Set of tasks:
• 1. In the patrol ships article, which class of corvettes will the three new patrol ships replace?
• 2. Copy the part of the patrol ships article between "The building of" and "surface-to- air missiles.", inclusive.

Page excerpt:
---

Patrol Ships project:

Engineering of the
new big Patrol Ships
is very near finished

The building of three new patrol ships is expected to start in 2007, and all three ships are expected to be fully fitted and commissioned from 2011-2012.

The Naval Material Command, who together with Odense Steel Shipyard Ltd, are responsible for the engineering of the new ships, have lifted a little bit of the veil surrounding these three new patrol ships.

As something quite new in the Danish navy, the ships will be fitted with a 32 cell multi missile launcher for several different missiles, among these long range surface-to- air missiles.

By Johnny E. Balsved

In connection with the current defence agreement the 2 combat support ships of the ABSALON Class will be followed by 3 new patrol ships to replace the combat capability of the decommissioned WILLEMOES Class torpedo/missile boats and the 3 NIELS JUEL Class corvettes – that will be decommissioned as the new ships go into service.

Building of the first of class is expected to begin in 2007, and all 3 ships to be fully fitted out and ready for service by 2011-2012.

Latest design draft of the new patrol ships

Latest design draft of the new patrol ships, here seen with the Thales APAR targeting and illumination radar (fore) and the SMART L surveillance and early warning radar (aft).
(Illustration by courtesy of the Naval Material Command)

Still unresolved questions

During this current week Naval Material Command, who together with Odense Steel Shipyard Ltd, are responsible for the engineering of the new ships, have lifted a little bit of the veil surrounding the three new patrol ships, that will replace the 3 corvettes of the NIELS JUEL Class, which were commissioned in the beginning of the 1980's.

Considering the time frame for the project not all details are in place, and several contract negotiations have not been finished, or even started.

Work is still outstanding on a number of alternative possibilities, not least on the electronics field, in particular air and surface radars and fire control radars.

---

(Stored data entries)
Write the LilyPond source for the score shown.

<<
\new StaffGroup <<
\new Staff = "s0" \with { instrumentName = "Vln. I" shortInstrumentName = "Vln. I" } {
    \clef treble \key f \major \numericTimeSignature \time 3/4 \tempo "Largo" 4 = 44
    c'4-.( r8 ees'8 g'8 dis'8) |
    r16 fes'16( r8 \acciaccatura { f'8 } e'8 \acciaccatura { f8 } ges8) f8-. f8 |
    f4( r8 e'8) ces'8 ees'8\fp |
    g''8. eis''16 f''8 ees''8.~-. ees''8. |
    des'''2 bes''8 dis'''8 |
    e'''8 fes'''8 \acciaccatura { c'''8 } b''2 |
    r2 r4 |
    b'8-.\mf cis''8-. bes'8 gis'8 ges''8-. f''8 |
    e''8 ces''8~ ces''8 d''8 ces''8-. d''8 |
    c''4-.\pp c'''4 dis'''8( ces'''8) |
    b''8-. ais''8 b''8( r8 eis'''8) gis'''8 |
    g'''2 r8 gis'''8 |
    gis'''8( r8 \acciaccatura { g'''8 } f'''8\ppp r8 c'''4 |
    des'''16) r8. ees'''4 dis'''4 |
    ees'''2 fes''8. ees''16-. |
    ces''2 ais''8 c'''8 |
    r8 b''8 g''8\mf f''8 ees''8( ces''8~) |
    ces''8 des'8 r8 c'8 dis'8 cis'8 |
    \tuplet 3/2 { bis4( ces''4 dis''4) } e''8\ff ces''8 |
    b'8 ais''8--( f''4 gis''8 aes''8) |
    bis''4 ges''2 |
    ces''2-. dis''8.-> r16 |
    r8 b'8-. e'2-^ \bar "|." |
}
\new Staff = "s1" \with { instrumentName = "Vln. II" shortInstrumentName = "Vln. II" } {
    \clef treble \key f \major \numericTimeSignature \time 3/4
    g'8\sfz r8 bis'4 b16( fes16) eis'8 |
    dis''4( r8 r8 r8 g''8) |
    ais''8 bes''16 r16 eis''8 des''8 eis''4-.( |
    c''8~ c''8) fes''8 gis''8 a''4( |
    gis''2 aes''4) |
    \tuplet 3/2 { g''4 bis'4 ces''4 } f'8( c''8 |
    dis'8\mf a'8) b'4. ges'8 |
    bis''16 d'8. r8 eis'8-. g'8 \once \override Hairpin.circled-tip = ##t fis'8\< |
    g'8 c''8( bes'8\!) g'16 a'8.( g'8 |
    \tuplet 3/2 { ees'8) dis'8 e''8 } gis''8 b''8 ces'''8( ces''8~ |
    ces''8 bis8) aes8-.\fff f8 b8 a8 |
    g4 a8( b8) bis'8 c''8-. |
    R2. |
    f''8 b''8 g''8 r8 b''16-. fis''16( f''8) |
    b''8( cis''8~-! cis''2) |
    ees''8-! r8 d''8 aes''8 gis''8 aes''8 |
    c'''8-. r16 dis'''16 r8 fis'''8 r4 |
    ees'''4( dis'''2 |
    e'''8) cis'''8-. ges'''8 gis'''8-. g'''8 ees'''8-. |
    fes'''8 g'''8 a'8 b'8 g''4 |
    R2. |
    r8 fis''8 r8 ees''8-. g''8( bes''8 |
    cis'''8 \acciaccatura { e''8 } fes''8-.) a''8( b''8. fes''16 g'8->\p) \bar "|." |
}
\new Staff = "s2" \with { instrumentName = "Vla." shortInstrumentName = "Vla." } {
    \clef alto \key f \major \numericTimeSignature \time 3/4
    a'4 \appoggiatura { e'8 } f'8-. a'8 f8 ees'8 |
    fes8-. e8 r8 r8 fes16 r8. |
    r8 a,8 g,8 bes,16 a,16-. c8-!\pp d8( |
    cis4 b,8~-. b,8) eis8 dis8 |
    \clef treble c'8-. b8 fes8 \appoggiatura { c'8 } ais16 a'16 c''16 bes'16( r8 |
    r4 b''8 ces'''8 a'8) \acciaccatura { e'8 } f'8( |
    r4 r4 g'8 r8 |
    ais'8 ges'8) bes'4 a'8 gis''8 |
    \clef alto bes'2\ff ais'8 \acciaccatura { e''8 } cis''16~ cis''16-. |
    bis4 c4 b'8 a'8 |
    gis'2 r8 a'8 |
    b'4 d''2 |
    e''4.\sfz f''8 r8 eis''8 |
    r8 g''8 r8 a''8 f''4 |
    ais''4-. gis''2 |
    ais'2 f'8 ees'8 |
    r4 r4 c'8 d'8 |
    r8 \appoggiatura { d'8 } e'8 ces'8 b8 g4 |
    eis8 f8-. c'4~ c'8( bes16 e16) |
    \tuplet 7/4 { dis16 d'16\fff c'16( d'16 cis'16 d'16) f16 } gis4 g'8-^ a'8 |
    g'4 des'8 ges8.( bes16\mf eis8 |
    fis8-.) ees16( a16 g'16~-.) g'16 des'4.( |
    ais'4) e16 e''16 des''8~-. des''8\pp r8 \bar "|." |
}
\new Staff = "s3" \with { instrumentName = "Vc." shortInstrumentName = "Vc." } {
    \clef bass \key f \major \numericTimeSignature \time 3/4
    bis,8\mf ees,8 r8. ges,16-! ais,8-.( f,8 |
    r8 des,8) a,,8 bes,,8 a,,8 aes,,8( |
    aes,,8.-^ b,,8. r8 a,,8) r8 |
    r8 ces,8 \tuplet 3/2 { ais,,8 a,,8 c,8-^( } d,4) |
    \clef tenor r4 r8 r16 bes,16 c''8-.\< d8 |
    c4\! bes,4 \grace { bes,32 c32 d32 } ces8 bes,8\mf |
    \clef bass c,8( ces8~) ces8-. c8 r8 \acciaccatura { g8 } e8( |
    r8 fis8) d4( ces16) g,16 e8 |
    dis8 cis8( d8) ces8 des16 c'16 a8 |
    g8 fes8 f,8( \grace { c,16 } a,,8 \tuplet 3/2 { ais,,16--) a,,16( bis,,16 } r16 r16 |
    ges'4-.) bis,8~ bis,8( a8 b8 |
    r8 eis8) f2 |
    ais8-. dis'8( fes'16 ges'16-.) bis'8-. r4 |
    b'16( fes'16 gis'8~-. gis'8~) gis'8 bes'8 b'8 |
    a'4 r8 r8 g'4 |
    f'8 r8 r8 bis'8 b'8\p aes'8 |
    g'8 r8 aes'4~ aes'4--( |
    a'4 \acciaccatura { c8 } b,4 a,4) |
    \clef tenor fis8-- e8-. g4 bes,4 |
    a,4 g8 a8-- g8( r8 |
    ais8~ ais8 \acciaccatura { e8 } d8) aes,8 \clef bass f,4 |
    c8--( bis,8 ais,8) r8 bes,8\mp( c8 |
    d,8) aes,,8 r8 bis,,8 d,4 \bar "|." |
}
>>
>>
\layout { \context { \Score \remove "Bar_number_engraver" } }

---

The responses:
• 1. The NIELS JUEL Class

• 2.
The building of three new patrol ships is expected to start in 2007, and all three ships are expected to be fully fitted and commissioned from 2011-2012.

The Naval Material Command, who together with Odense Steel Shipyard Ltd, are responsible for the engineering of the new ships, have lifted a little bit of the veil surrounding these three new patrol ships.

As something quite new in the Danish navy, the ships will be fitted with a 32 cell multi missile launcher for several different missiles, among these long range surface-to- air missiles.